OK, at least I didn't title this "The Day the Music Died."
Here's what the list of "Nine Things the Will Disappear in Our Lifetime" floating around the internet says about the disappearance of music:
This is one of the saddest parts of the change story. The music industry is dying a slow death. Not just because of illegal downloading. It's the lack of innovative new music being given a chance to get to the people who would like to hear it. Greed and corruption is the problem. The record labels and the radio conglomerates are simply self-destructing. Over 40% of the music purchased today is "catalogue items," meaning traditional music that the public is familiar with. Older established artists.
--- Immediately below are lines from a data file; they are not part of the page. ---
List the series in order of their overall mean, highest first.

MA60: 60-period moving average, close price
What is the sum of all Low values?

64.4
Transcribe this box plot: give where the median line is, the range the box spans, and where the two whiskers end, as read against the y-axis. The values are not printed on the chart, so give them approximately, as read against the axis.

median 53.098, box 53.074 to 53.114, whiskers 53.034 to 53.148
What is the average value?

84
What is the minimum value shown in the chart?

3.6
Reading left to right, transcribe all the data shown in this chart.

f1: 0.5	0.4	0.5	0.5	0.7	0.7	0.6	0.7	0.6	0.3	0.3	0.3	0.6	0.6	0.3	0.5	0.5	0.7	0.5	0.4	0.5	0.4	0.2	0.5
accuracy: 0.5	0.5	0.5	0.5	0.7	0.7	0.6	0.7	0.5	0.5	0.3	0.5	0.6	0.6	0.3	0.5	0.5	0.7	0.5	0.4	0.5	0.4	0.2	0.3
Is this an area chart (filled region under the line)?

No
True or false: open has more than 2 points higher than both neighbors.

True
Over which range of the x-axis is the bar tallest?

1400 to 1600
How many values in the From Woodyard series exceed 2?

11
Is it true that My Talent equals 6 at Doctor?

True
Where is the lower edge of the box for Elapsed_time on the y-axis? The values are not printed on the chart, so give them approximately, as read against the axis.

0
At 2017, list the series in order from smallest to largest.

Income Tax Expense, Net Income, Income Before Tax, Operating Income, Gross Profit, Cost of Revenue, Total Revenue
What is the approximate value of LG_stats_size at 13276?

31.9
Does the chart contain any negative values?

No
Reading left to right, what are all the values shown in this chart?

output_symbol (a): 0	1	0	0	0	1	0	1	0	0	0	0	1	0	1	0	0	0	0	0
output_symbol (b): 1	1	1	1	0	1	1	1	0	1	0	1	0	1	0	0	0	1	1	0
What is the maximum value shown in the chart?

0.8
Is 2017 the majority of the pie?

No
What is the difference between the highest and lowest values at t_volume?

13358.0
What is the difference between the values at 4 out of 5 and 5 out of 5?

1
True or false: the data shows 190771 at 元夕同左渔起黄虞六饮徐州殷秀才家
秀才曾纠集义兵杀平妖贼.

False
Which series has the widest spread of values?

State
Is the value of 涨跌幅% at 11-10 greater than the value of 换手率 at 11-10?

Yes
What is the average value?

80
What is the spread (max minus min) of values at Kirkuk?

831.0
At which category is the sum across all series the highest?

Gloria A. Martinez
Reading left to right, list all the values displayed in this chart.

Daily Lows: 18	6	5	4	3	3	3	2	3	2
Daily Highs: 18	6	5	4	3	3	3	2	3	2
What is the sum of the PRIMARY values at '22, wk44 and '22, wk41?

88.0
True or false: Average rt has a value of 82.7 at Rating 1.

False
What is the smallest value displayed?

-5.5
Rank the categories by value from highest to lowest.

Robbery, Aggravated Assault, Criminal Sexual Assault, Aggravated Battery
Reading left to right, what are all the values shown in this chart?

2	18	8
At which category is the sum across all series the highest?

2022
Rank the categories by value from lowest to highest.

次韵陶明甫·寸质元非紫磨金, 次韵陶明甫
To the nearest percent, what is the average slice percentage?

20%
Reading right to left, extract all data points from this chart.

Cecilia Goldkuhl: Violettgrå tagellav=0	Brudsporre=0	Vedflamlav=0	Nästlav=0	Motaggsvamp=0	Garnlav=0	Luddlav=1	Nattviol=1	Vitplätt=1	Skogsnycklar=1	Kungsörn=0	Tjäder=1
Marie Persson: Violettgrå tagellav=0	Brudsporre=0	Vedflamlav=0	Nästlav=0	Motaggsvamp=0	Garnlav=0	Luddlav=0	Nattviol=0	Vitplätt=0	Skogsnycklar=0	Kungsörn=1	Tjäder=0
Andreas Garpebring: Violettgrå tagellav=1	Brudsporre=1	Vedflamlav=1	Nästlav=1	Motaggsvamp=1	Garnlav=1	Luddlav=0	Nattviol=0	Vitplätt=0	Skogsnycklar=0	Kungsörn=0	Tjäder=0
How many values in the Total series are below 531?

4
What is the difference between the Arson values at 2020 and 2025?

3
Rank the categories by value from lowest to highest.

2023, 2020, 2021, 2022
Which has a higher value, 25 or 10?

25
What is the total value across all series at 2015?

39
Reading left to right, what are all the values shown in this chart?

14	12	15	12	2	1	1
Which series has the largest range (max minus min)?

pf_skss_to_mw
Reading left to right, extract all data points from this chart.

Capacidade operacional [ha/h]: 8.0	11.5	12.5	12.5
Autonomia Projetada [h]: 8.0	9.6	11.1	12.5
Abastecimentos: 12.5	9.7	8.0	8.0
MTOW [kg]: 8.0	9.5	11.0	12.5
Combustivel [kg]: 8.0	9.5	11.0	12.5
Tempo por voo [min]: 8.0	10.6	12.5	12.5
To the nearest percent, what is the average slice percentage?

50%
This is also true on the live concert circuit. To explore this fascinating and disturbing topic further, check out the book, "Appetite for Self-Destruction" by Steve Knopper, and the video documentary, "Before the Music Dies."
Now, I think the writer of this paragraph is speaking of the music industry or business which is indeed on the ropes. It's a situation similar to publishers of books. They want to make money (oddly enough) and so they won't take a chance on an unproven author. Authors, as a result, are self-publishing and marketing their own books [by the way, the local Manassas/Prince William County writers' group I'm a part of, Write by the Rails, is sponsoring a panel on marketing your book. Here's a link to some more info on it: http://writebytherails.blogspot.com/search/label/Events (scroll down to the July 26th entry)]. Somewhat the same thing has happened in the music trade in recent years. Artists are going directly to their audiences, if you will, by posting their music on the web. In some cases, they are on iTunes, which has pretty much killed off concept albums like Sergeant Pepper since people can pick and choose which songs they want to listen to or buy.
So, the music industry might be dying, but the kids have changed the game and in their hands, it's alive and well. An example of indie artist who have used the internet to great advantage are Nataly Dawn and Jack Conte They cover songs and also write originals as the group Pomplamoose. You might have heard Nataly's voice a couple of years ago when she provided the background music for a Toyota commercial and sang "Mr. Sandman." Here's a link to that song: http://www.youtube.com/watch?v=9xMCNmUaGko and you're right: Nataly apparently never blinks.
Then, of course, there's live music. The shows at the Hylton Center on the Prince William campus of George Mason University are selling well, and there are all kinds of local choral and instrumental musical groups. So, the day the music died is not upon us yet. As American composer Joseph Martin wrote in one of his anthems, "Let music live!" And it does.